Meanwhile, in present day, a clever but self-centered film producer named Michael Deane faces the end of a career made successful more by selfishness and cunning than any creative decision. He’s made a name for himself by bankrolling the sort of TV shows and movies MTV would be likely to air and in return those shows and movies have bankrolled a lavish lifestyle Hollywood’s biggest names would envy. As he seeks one final project to cap his career – and to free him from what he believes to be a constraining contract – Deane is confronted by the memory of the young actress who he shipped off to a small Italian coastal village to save the reputation of his star, Richard Burton, and Burton’s famous relationship with the renowned Elizabeth Taylor, an actress who, although she never never appears in the book, haunts its every passage.

Meanwhile we meet Dee’ son, a gifted but troubled musician now entering middle age; Dean’s young assistant, Claire, who is caught between her boss’s gift at making money and her own aspirations; Shane, a not-so-gifted screen writer who thinks the tragic story of the Donner party would make for a successful film for Deane’s studio; and a war-burned wannabe writer named Alvis Bender who, in the early 60′s, pens in Pasquale’s cliff-side hotel the first mournful chapter of the novel he never finishes.

Along the way we meet the drink-obsessed Richard Burton, read an inventive chapter from Deane’s tell-all memoir, and dive into a fictional behind-the-scenes portrayal of one of Hollywood’s most legendary films.

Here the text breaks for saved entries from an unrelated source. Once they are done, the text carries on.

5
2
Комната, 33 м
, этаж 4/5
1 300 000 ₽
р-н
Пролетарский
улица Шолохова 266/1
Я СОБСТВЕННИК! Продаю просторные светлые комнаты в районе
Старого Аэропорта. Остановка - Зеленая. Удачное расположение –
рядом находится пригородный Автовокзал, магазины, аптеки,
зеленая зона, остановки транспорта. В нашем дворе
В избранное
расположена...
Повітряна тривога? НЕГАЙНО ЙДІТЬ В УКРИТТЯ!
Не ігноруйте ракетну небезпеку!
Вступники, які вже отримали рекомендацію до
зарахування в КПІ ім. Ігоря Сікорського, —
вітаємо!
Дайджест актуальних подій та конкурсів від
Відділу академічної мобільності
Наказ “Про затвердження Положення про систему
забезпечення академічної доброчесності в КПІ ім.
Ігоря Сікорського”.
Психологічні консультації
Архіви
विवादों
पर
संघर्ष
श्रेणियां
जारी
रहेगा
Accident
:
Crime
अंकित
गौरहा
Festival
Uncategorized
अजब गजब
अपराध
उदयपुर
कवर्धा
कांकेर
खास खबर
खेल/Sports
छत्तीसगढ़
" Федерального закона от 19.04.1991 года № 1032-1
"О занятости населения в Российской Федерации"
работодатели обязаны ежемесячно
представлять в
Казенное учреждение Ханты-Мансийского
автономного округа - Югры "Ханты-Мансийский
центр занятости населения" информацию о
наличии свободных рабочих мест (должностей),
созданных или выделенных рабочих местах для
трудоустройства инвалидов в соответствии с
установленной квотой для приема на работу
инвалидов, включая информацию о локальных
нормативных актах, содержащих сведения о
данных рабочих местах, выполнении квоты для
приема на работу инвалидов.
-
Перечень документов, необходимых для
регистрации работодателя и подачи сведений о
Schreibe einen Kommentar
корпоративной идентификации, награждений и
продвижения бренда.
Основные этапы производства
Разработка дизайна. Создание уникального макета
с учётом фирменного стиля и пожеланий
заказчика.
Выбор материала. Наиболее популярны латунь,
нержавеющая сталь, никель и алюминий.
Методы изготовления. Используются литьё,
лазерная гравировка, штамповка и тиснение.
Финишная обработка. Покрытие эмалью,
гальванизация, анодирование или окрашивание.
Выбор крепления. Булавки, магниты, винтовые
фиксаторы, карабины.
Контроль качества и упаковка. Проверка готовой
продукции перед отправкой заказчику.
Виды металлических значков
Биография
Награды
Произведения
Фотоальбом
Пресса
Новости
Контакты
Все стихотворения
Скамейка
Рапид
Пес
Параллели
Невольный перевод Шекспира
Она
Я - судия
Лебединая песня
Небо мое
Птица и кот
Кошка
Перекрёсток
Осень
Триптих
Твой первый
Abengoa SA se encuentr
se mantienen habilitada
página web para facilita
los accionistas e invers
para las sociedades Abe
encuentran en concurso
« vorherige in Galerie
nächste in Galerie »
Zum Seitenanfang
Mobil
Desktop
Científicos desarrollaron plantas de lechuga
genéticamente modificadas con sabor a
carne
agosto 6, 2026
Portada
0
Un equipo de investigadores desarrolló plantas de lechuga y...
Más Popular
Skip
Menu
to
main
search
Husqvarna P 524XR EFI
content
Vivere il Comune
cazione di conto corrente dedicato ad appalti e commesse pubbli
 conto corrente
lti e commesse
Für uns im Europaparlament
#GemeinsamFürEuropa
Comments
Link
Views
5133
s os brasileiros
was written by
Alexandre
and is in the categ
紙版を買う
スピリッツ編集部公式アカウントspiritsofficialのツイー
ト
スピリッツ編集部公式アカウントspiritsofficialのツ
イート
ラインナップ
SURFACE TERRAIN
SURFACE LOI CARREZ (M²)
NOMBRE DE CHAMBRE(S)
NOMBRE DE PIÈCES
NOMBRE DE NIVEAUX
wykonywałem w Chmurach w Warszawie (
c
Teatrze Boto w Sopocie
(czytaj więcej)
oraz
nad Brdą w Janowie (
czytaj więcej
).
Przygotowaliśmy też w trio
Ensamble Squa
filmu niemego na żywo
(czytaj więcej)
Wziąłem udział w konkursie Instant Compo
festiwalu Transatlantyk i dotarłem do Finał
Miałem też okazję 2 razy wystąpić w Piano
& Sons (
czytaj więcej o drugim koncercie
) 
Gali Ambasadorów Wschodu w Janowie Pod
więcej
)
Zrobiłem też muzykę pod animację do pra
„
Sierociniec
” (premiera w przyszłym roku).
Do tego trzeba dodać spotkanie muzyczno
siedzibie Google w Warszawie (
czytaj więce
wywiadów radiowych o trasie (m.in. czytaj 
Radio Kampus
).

But this isn’t a novel about film or writing or Italy or music or love or sickness or death. It’s a novel of great depth about the way our lives mean, about how each life is, as the title suggests, both beautiful and ruined and how, perhaps, each life is beautiful because of the ruins.

So, yes, this is one of those contemporary novels that fits within that aforementioned trend we’re so familiar with. But Beautiful Ruins is decidedly not just one of those dozen worth a dime. It’s far too fully realized in both narrative structure and character and is therefore a book that deserves all the accolades its received. It’s a true work of art that both celebrates this life and mourns its inevitable passing. Beautiful, riveting, haunting, and close to a modern classic, it proves that Mr. Walter is a truly great novelist.